## start QUOTED PASSAGE
Jose Ricardo Ziviani July 26, 2017, 1:18 p.m. UTC | #1
On Thu, Jul 20, 2017 at 10:18:18PM -0300, joserz@linux.vnet.ibm.com wrote:
> On Thu, Jul 20, 2017 at 03:21:59PM +1000, Paul Mackerras wrote:
> > On Thu, Jul 20, 2017 at 12:02:23AM -0300, joserz@linux.vnet.ibm.com wrote:
> > > On Thu, Jul 20, 2017 at 09:42:50AM +1000, Benjamin Herrenschmidt wrote:
> > > > On Wed, 2017-07-19 at 16:46 -0300, joserz@linux.vnet.ibm.com wrote:
> > > > > Hello!
> > > > > 
> > > > > We're not able to boot any KVM guest using upstream kernel (cb8c65ccff7f77d0285f1b126c72d37b2572c865 - 4.13.0-rc1+).
> > > > > After reaching the SLOF initial counting, the guest simply freezes:
> > > > 
> > > > Can you send our .config ?
> > > 
> > > Sure,
> > > 
> > > Answering Michael as well:
> > > 
> > > It's a P9 with RHEL kernel 4.11.0-10.el7a.ppc64le installed. The problem
> > > was noticed with kernel > 4.13 (I'm currently running 4.13.0-rc1+).
> > > 
> > > QEMU is https://github.com/dgibson/qemu (ppc-for-2.10) but I gave the
> > > default packaged Qemu a try.
> > > 
> > > For the guest, I tried both a vanilla Ubuntu 17.04 and the host kernel.
> > > But they had never a chance to run since the freezing happened in SLOF.
> > > 
> > > Note that using the 4.11.0-10.el7a.ppc64le kernel it works fine
> > > (for any of these Qemu/Guest setup). With 4.13.0-rc1 I have it run after
> > > reverting that referred commit.
## end QUOTED PASSAGE
* PROBLEMS AND TASKS:
1. Answer these from the KVM boot thread:
(a) At what point does the guest freeze?
(b) Which guest operating system was tried besides the host kernel?
(c) With which kernel does everything work fine?
2. Recast everything in the rows from the line containing "city: Frankston" down to the line containing "latitude: 53.6412", both included, as a two-column CSV headed field and value. Give one row for each labeled line, with each entry in its own quoted field, line breaks turned into spaces, and the pictures left out.
## start MATERIAL SHOWN
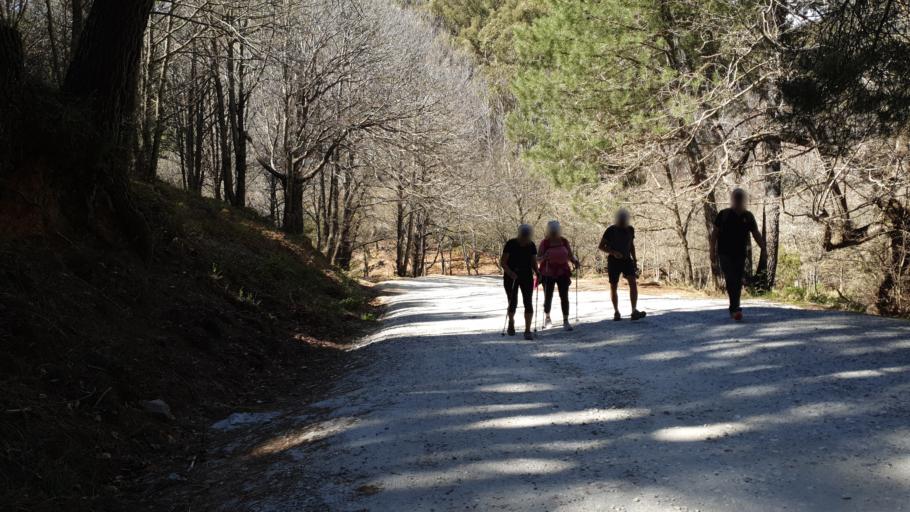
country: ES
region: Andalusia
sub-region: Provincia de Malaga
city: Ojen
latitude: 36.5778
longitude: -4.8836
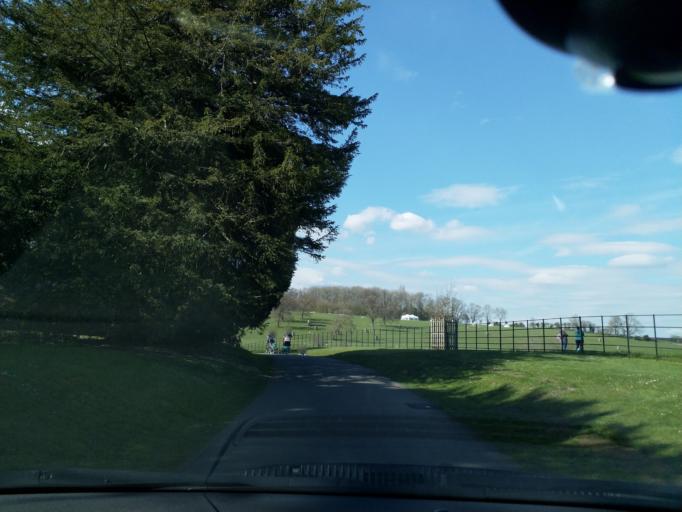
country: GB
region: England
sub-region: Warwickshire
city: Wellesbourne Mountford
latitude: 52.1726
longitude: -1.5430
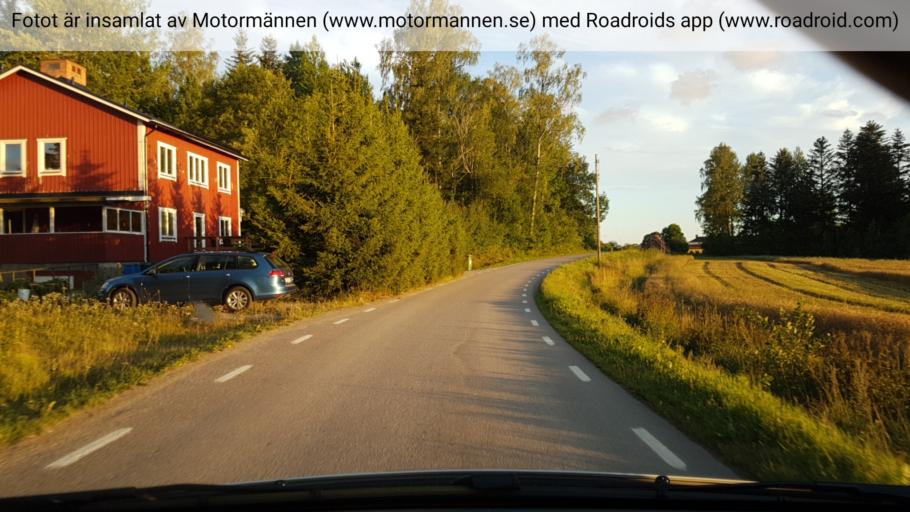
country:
## end MATERIAL SHOWN
## start MATERIAL SHOWN
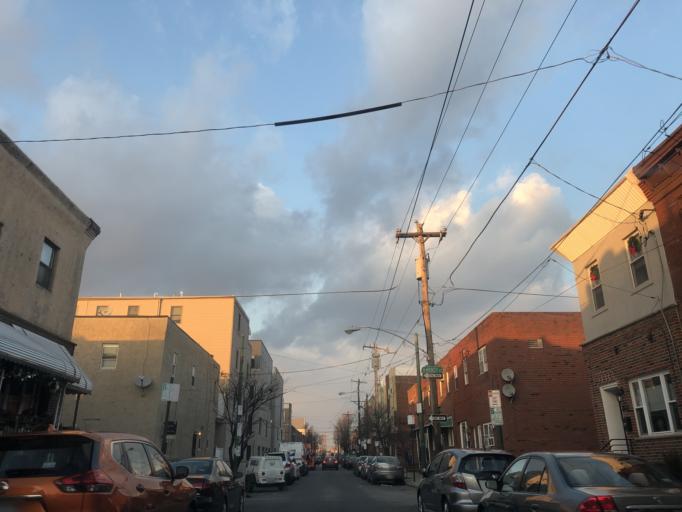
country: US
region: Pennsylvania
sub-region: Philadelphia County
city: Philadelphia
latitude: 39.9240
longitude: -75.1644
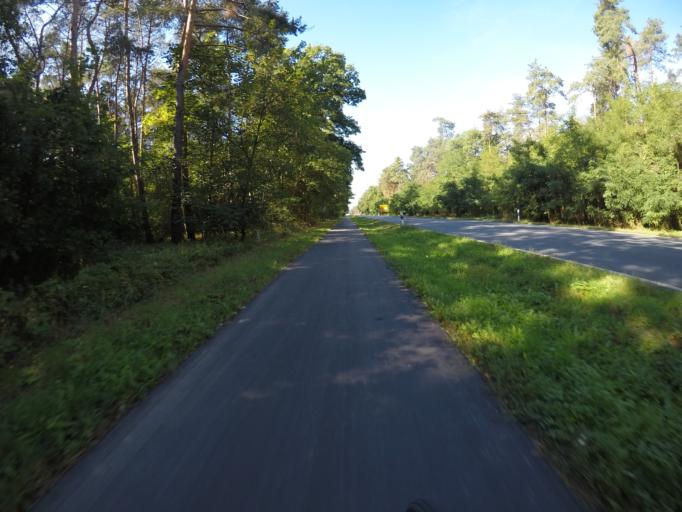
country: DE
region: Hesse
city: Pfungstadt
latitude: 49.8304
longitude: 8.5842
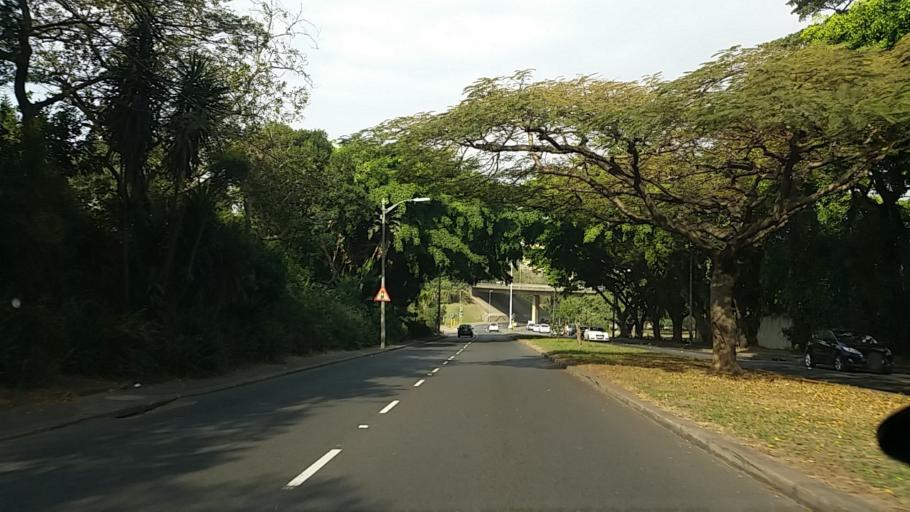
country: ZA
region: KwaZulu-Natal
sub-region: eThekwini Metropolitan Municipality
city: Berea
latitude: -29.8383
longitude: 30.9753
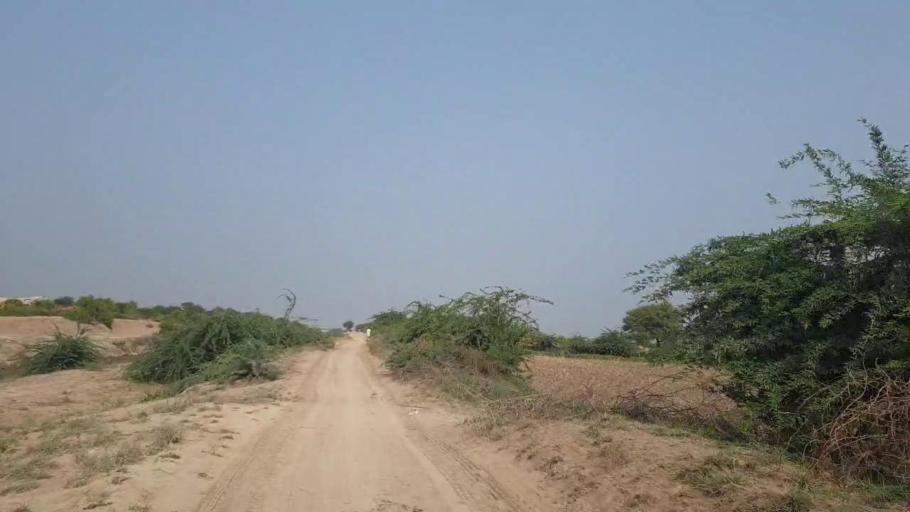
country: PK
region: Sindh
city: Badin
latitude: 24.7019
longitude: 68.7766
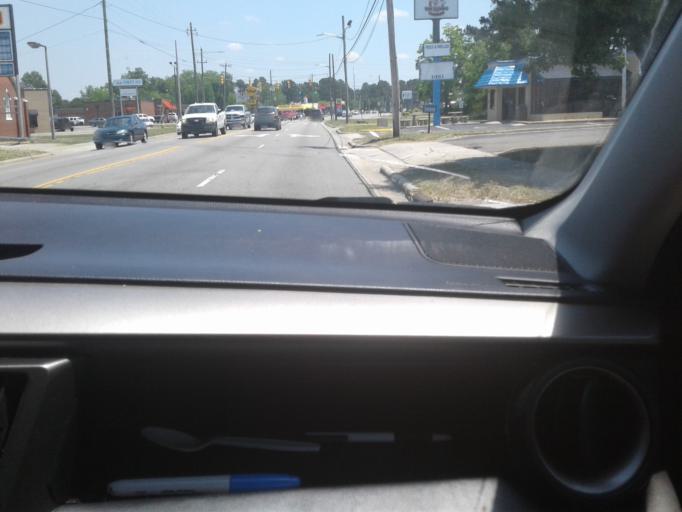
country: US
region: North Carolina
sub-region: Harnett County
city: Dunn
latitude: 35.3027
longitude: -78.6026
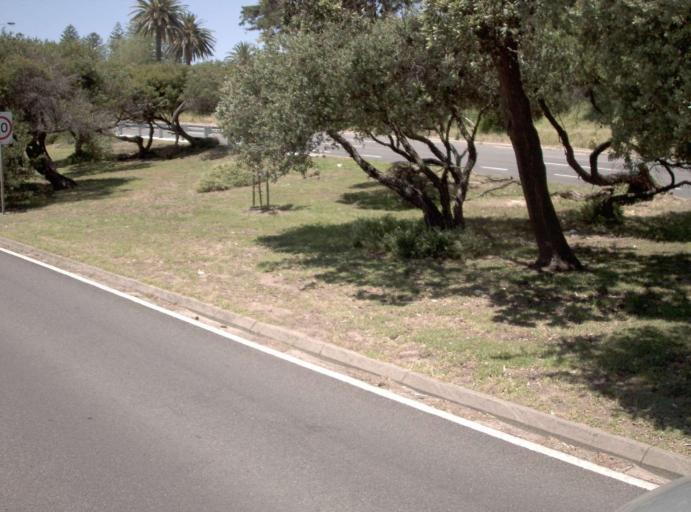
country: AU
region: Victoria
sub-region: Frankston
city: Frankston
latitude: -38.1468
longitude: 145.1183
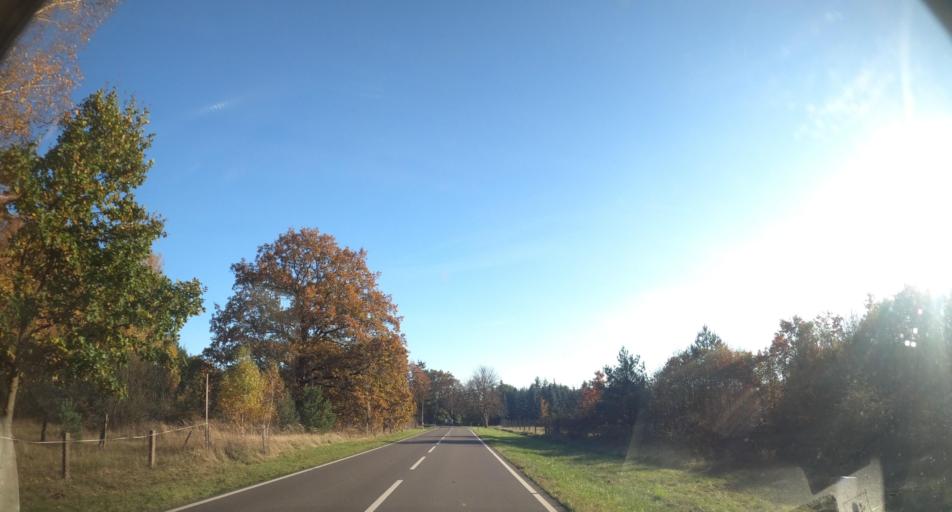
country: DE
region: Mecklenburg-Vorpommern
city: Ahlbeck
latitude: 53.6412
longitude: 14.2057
## end MATERIAL SHOWN
## start MATERIAL SHOWN
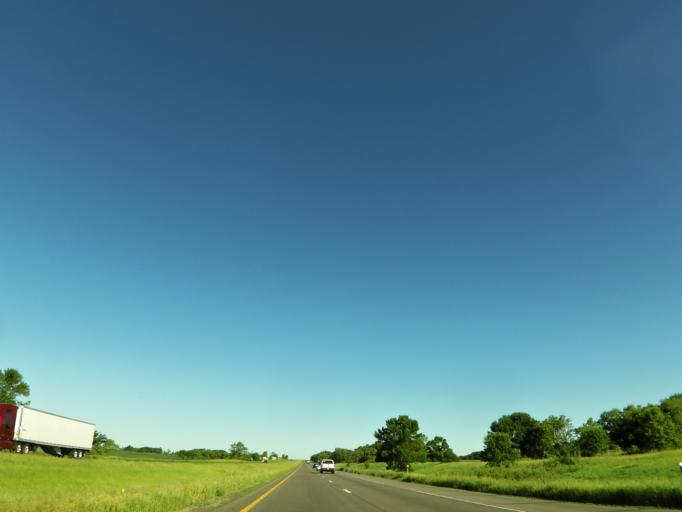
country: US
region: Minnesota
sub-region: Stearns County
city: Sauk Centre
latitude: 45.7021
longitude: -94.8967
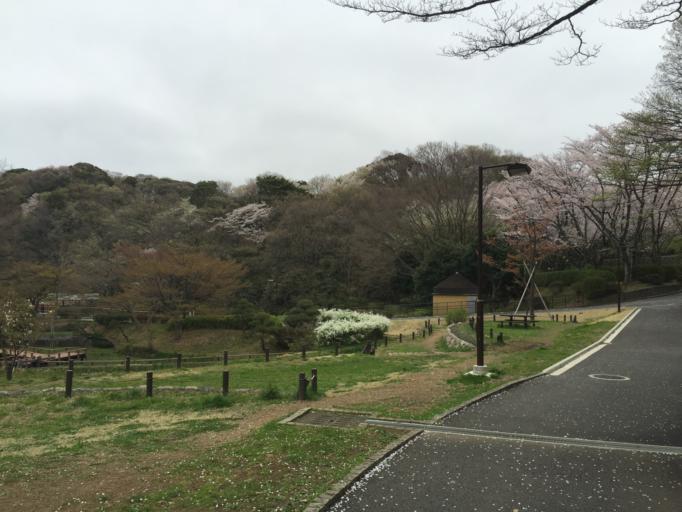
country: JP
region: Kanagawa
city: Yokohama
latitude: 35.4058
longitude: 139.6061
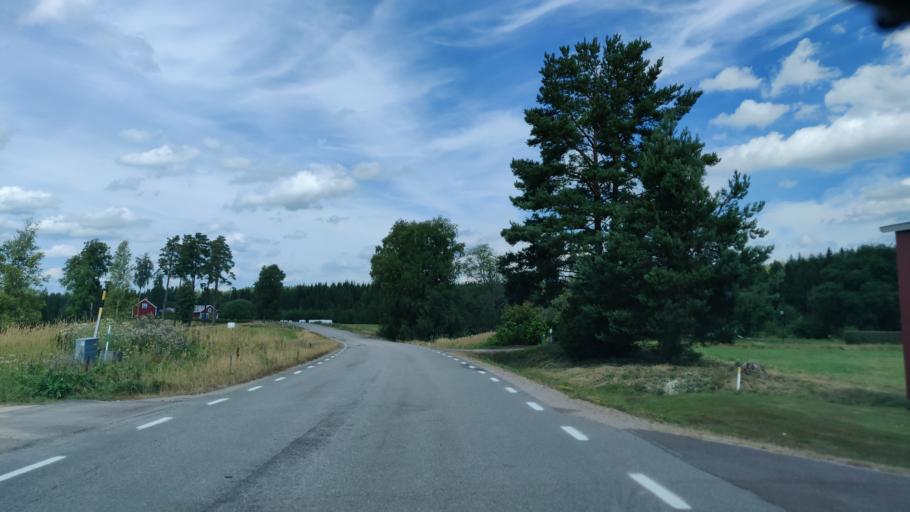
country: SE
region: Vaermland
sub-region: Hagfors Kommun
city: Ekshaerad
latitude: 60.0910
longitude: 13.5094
## end MATERIAL SHOWN
* SOLUTIONS BY TASK:
1.
(a) After reaching the SLOF initial counting.
(b) A vanilla Ubuntu 17.04.
(c) 4.11.0-10.el7a.ppc64le.

2.
field,value
"city:","Frankston"
"latitude:","-38.1468"
"longitude:","145.1183"
"country:","DE"
"region:","Mecklenburg-Vorpommern"
"city:","Ahlbeck"
"latitude:","53.6412"